Operation Jiffy Lube keeps vehicles moving
Story and photos by Spc. John Stimac
JOINT BASE BALAD, Iraq — Two units from opposite ends of the U.S. join together in Iraq to help convoys roll out of Joint Base Balad, Iraq faster, by making minor repairs to M1151 and Mine-Resistant-Ambush-Protected vehicles that would otherwise delay their departure.
Operation Jiffy Lube, a combined effort between the 514th Support Maintenance Company, out of Fort Drum, N.Y., and the 699th Maintenance Company, out of Fort Irwin, Calif., is the informal name of the units’ new mission, which started as an evenings-only program roughly three weeks ago.
Staff Sgt. Jonathon Fields, with the 699th, said the idea came about during a meeting with all key leaders of the company.
“Everyone was involved with this, from the company commander to the first sergeant, and everybody has been behind our idea,” Fields said.
Second Lt. Jess Henry, with the 514th, said the units’ main focus is to do quick-fix repairs for convoys coming through, and assigned to, JBB.

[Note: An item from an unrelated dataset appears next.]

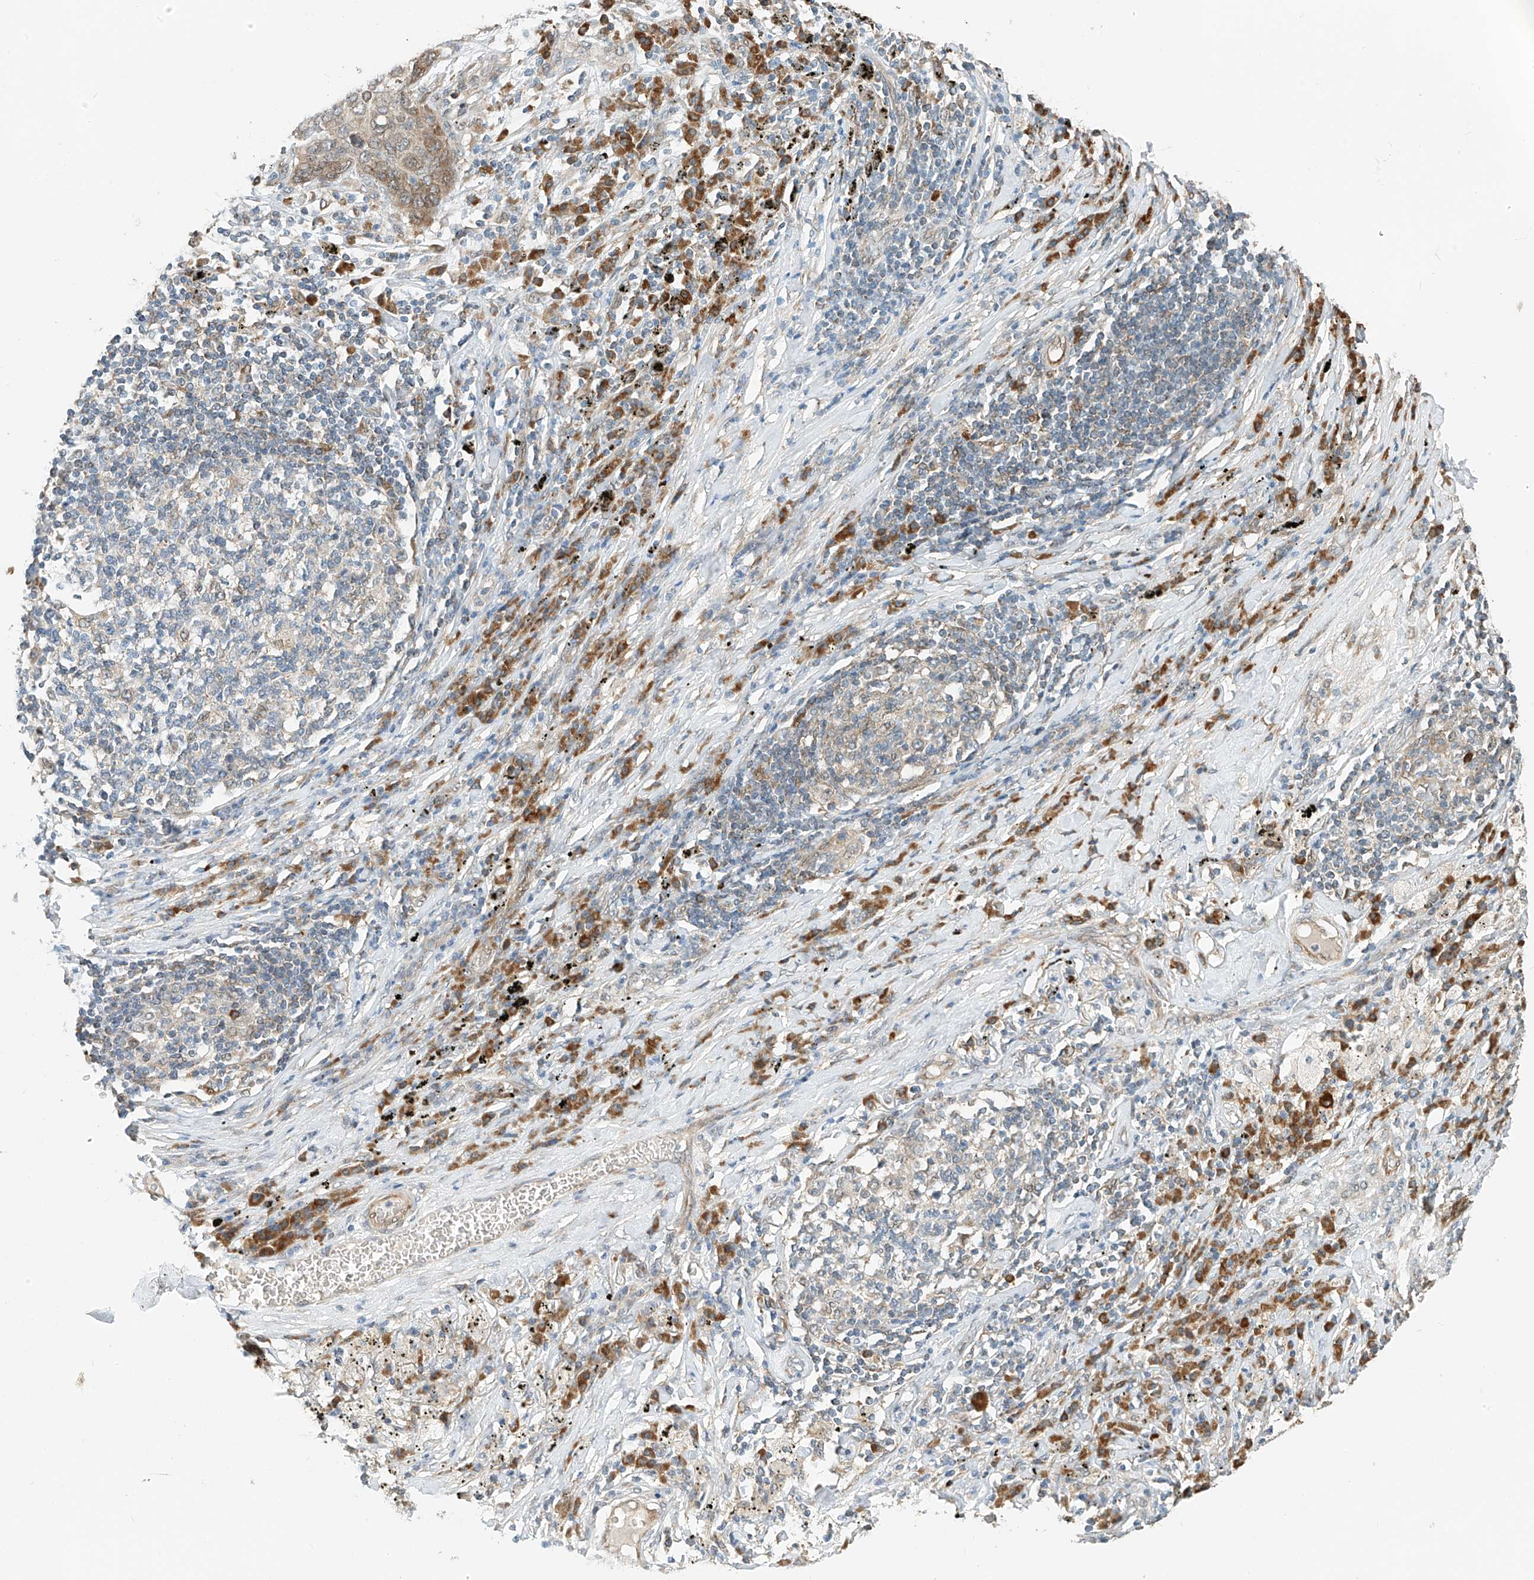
{"staining": {"intensity": "moderate", "quantity": "<25%", "location": "cytoplasmic/membranous"}, "tissue": "lung cancer", "cell_type": "Tumor cells", "image_type": "cancer", "snomed": [{"axis": "morphology", "description": "Squamous cell carcinoma, NOS"}, {"axis": "topography", "description": "Lung"}], "caption": "Lung cancer (squamous cell carcinoma) stained with a brown dye displays moderate cytoplasmic/membranous positive positivity in about <25% of tumor cells.", "gene": "PPA2", "patient": {"sex": "female", "age": 63}}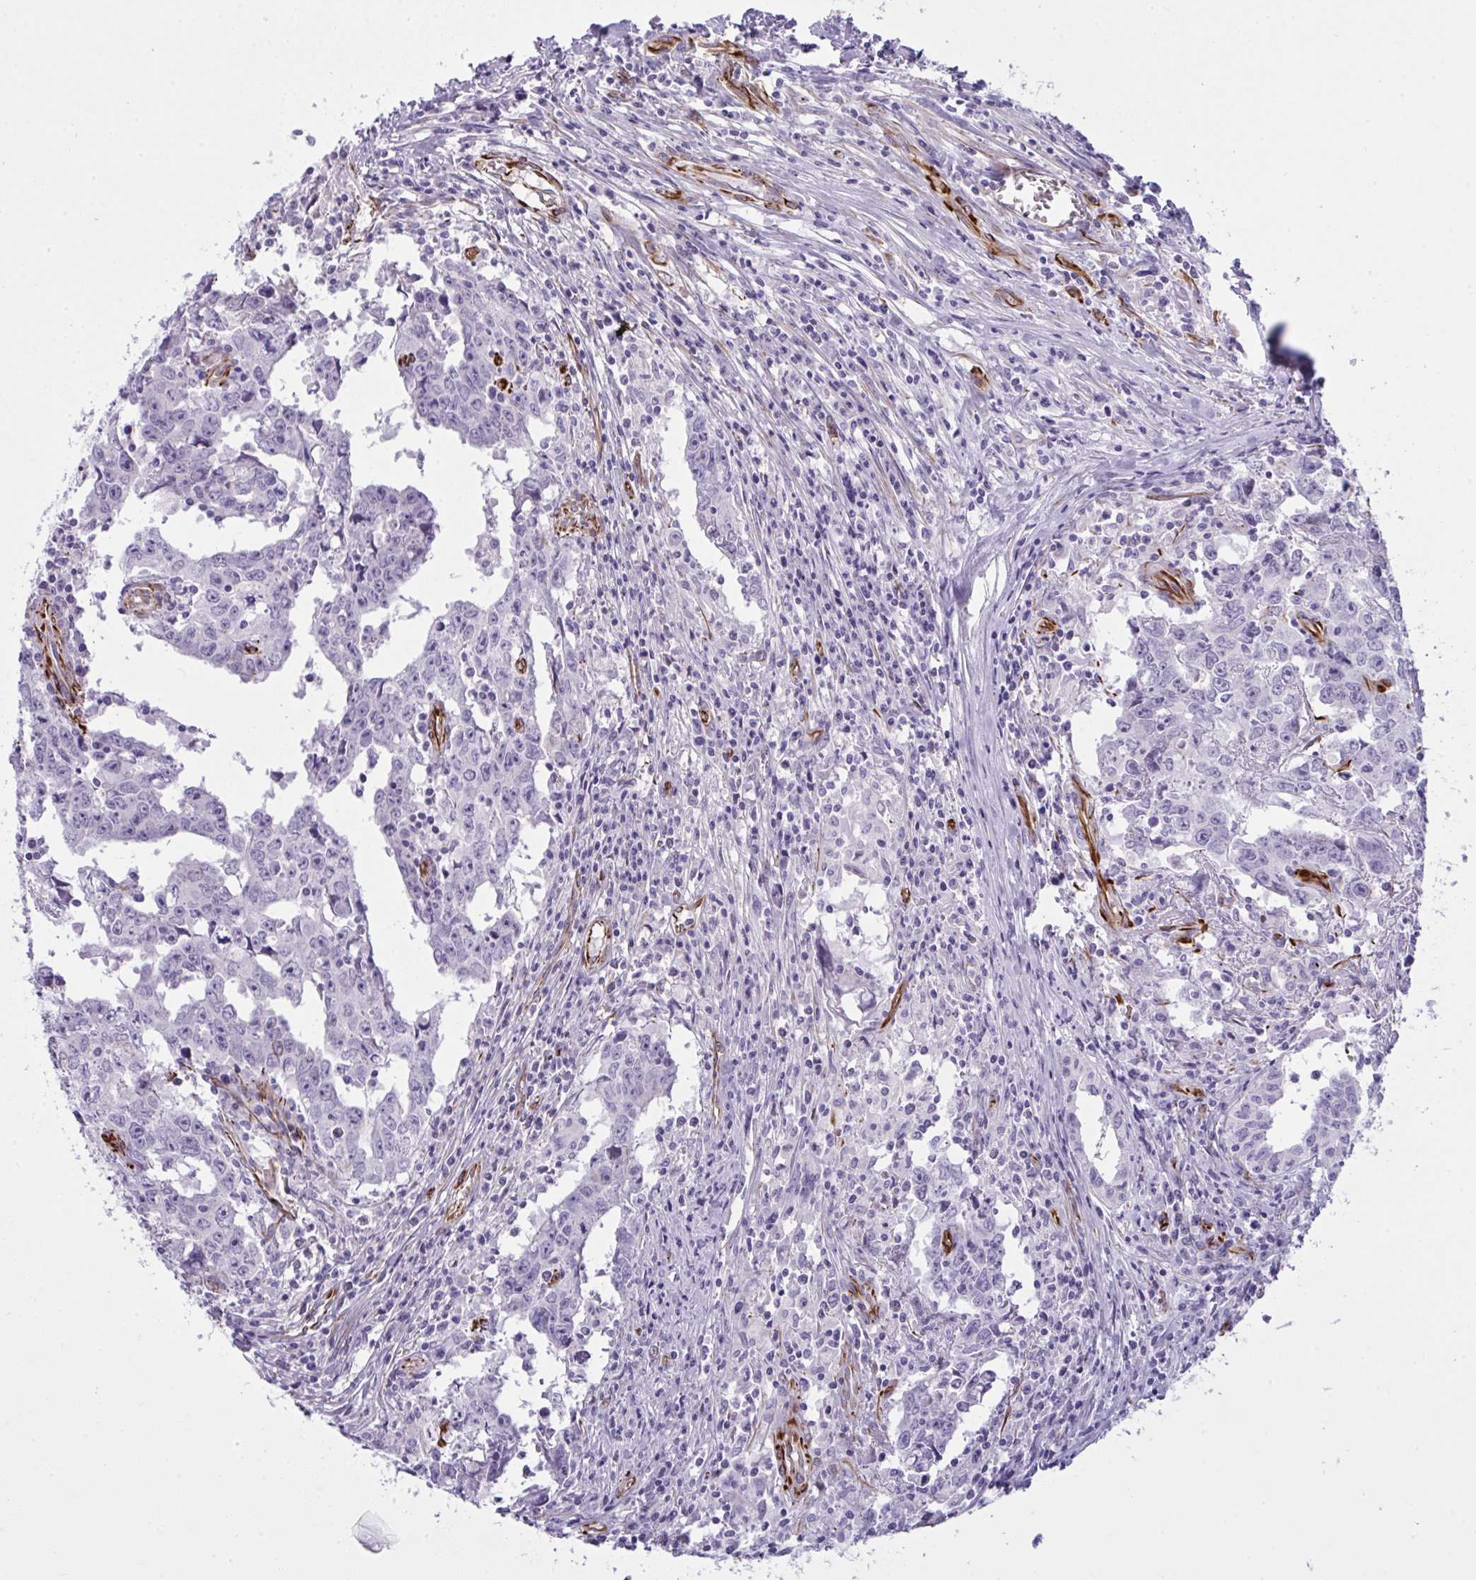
{"staining": {"intensity": "negative", "quantity": "none", "location": "none"}, "tissue": "testis cancer", "cell_type": "Tumor cells", "image_type": "cancer", "snomed": [{"axis": "morphology", "description": "Carcinoma, Embryonal, NOS"}, {"axis": "topography", "description": "Testis"}], "caption": "The micrograph shows no significant positivity in tumor cells of testis embryonal carcinoma.", "gene": "SLC35B1", "patient": {"sex": "male", "age": 22}}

“The name came about because we work on small repairs and do quick fixes that don’t take a lot of time on the vehicles,” he said. “The 699th Maintenance Company and the 514th Support Maintenance Company are working together on this. The 699th is on site and the 514th is back at the repair site. You can really see the cohesion of the two units coming together.”
In the few weeks since its inception, business has been steadily increasing, said Fields.
“We have put up flyers around JBB to get the word out and when someone comes for maintenance, the Soldiers jump right on it to get the vehicle fixed,” Fields said.
The units focus on fixing vehicles that would otherwise delay the starting time of a convoy when they are sent to a repair yard for minor maintenance.
“Our focus is to keep the Warfighters moving with a minimum loss of downtime," said Fields.
Spc. Doyle Zornes, a wheeled-vehicle mechanic with the 699th and a Red Bluff, Calif. native, said convoys come from JBB, as well as other contingency operating locations.
“The units have found out we are here and we have been able to make their repairs on the spot,” said Zornes.
Spc. Johnny Lowder, also with the 699th, and a Detroit native, said the team performs maintenance on the M1151 and MRAP vehicles only, but in its first few weeks, Operation Jiffy Lube is already building success stories.
“About two weeks ago, a vehicle came in for some electrical problems,” said Lowder. “The doors wouldn’t close – we got them going in 25 minutes and they were on time to go out with their convoy.”
The work is not going unnoticed by others.
Spc. Valerie Callaway, with the 720th Convoy Security Company, out of Contingency Operating Location Adder in Talil, Iraq, said the Soldiers are doing a great job.
“My vehicle was fixed right away,” said Callaway. “They actually took the lights off one of their own vehicles and put it on ours to get us going.”
Due to the current success of Operation Jiffy Lube, the units started performing the same services during the day, starting Aug. 24.
“Hopefully, we’ll be able to provide the same kind of service and help these convoys out,” said Fields.
Pvt. Frank Rosales Jr., with the 699th Maintenance Company, out of Fort Irwin, Calif., and a Los Angeles native, performs preventative maintenance checks and services on an M1151 vehicle. Rosales is a member of the Operation Jiffy Lube team on Joint Base Balad.